GIVEN RECORDS Block Start

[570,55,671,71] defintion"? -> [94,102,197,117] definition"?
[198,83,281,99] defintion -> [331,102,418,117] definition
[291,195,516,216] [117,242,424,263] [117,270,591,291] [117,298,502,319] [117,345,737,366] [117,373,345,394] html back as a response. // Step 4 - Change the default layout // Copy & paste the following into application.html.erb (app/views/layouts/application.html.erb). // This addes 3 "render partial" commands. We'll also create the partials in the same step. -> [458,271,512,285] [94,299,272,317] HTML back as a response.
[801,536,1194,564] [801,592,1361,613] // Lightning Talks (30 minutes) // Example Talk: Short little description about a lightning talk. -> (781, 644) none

GIVEN RECORDS Block End
GIVEN RECORDS Block Start

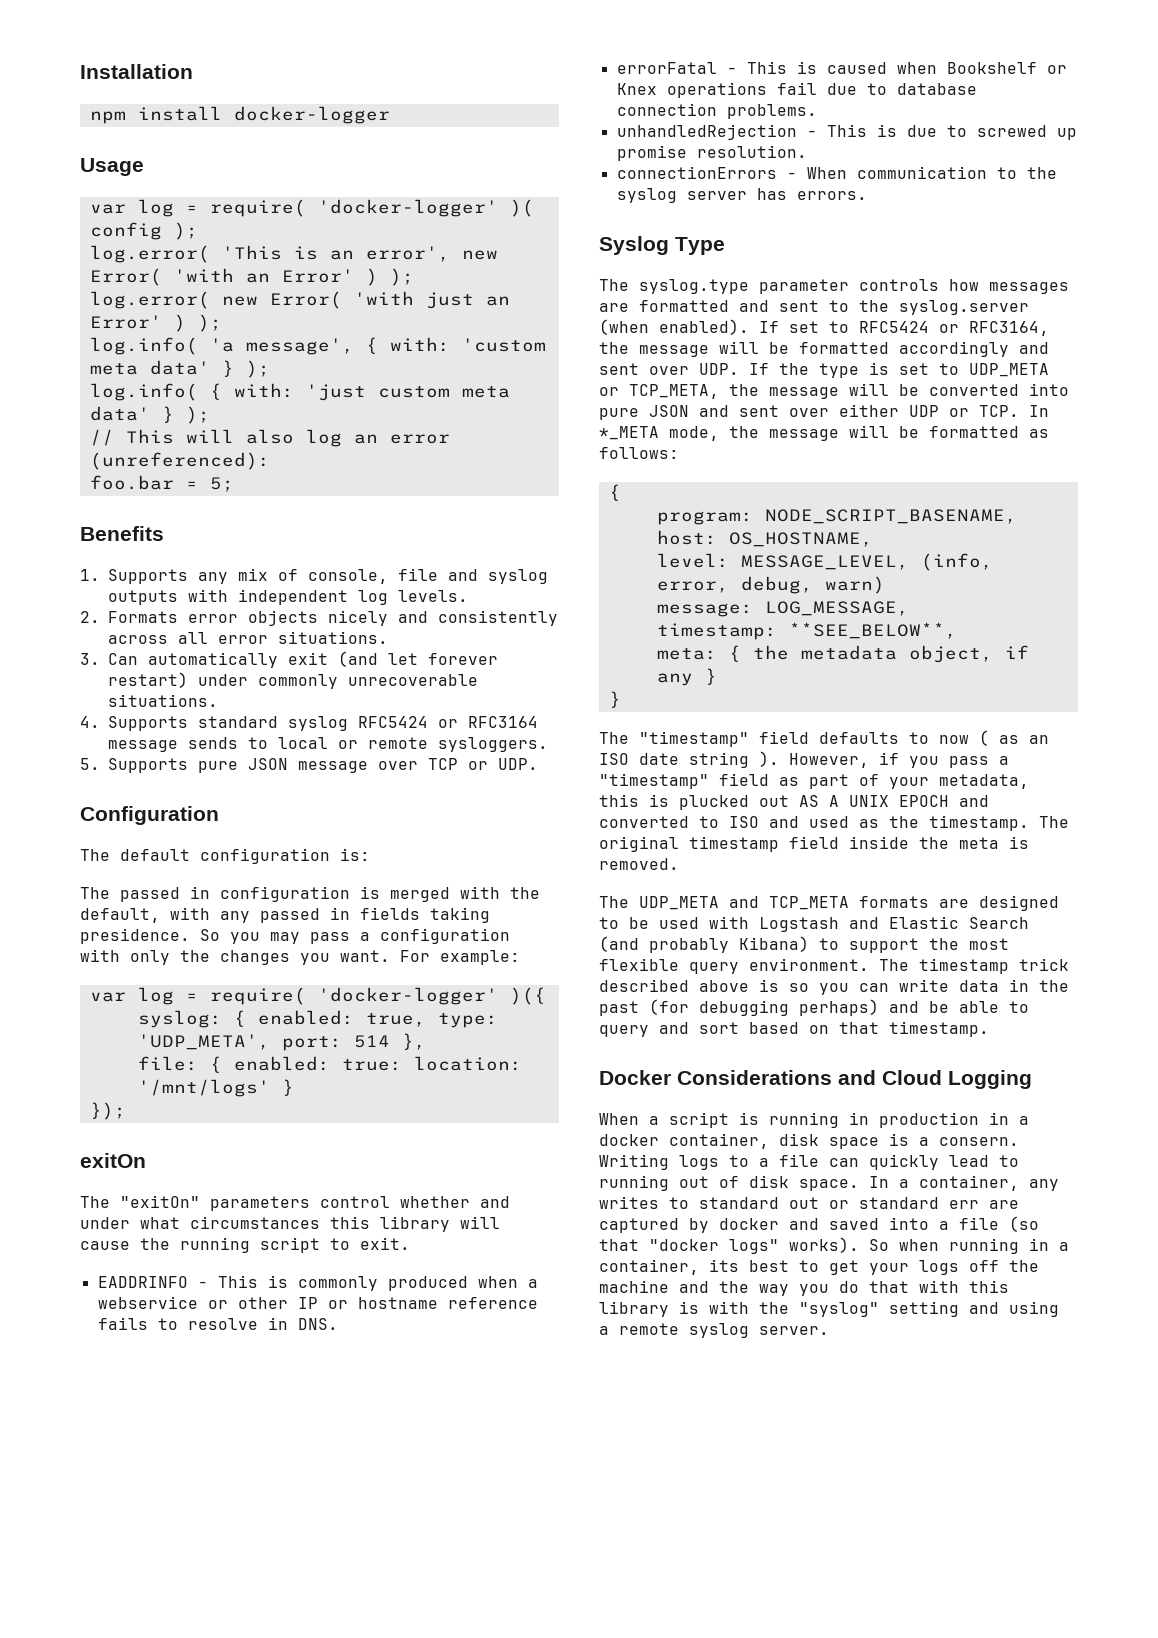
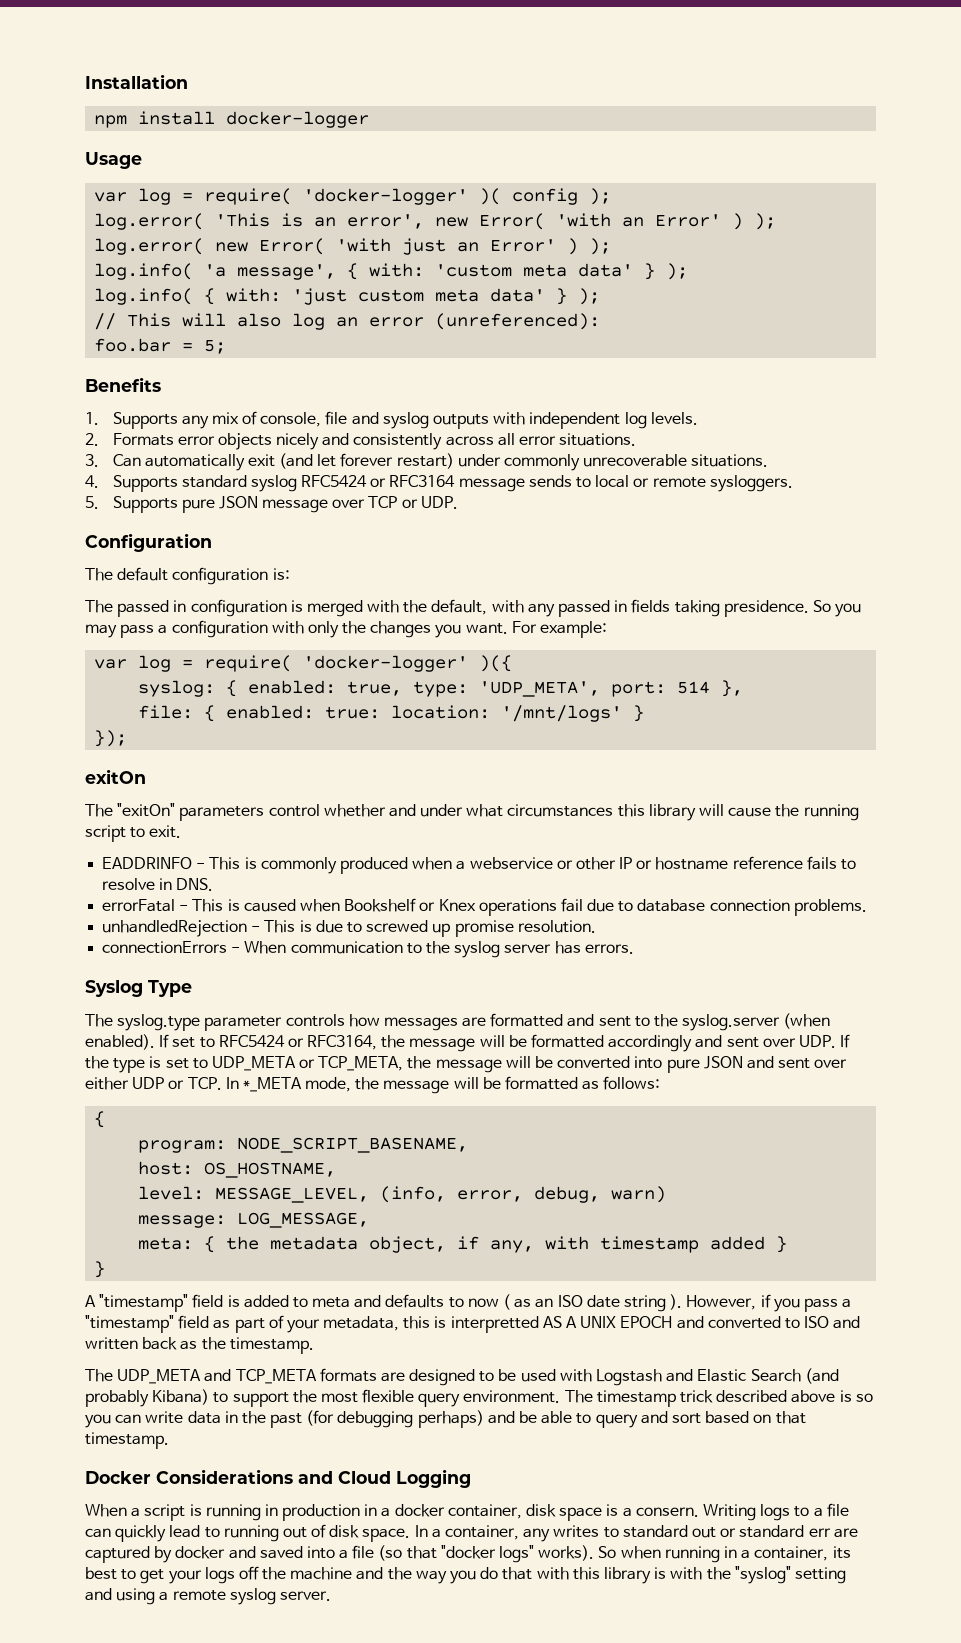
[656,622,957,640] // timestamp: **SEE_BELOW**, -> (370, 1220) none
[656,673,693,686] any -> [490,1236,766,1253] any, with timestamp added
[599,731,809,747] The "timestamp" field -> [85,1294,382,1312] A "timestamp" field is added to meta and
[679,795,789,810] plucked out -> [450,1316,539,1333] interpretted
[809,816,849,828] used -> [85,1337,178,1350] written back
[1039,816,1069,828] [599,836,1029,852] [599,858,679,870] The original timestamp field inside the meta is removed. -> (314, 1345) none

GIVEN RECORDS Block End

## YOUR OBJECTIVE
Please give an exact copy of the lines above, beginning with the line containing "to meta and" and running through the line containing "[1039,816,1069,828] [599,836,1029,852] [599,858,679,870]", and of no other lines.

## ANSWER BOX
[599,731,809,747] The "timestamp" field -> [85,1294,382,1312] A "timestamp" field is added to meta and
[679,795,789,810] plucked out -> [450,1316,539,1333] interpretted
[809,816,849,828] used -> [85,1337,178,1350] written back
[1039,816,1069,828] [599,836,1029,852] [599,858,679,870] The original timestamp field inside the meta is removed. -> (314, 1345) none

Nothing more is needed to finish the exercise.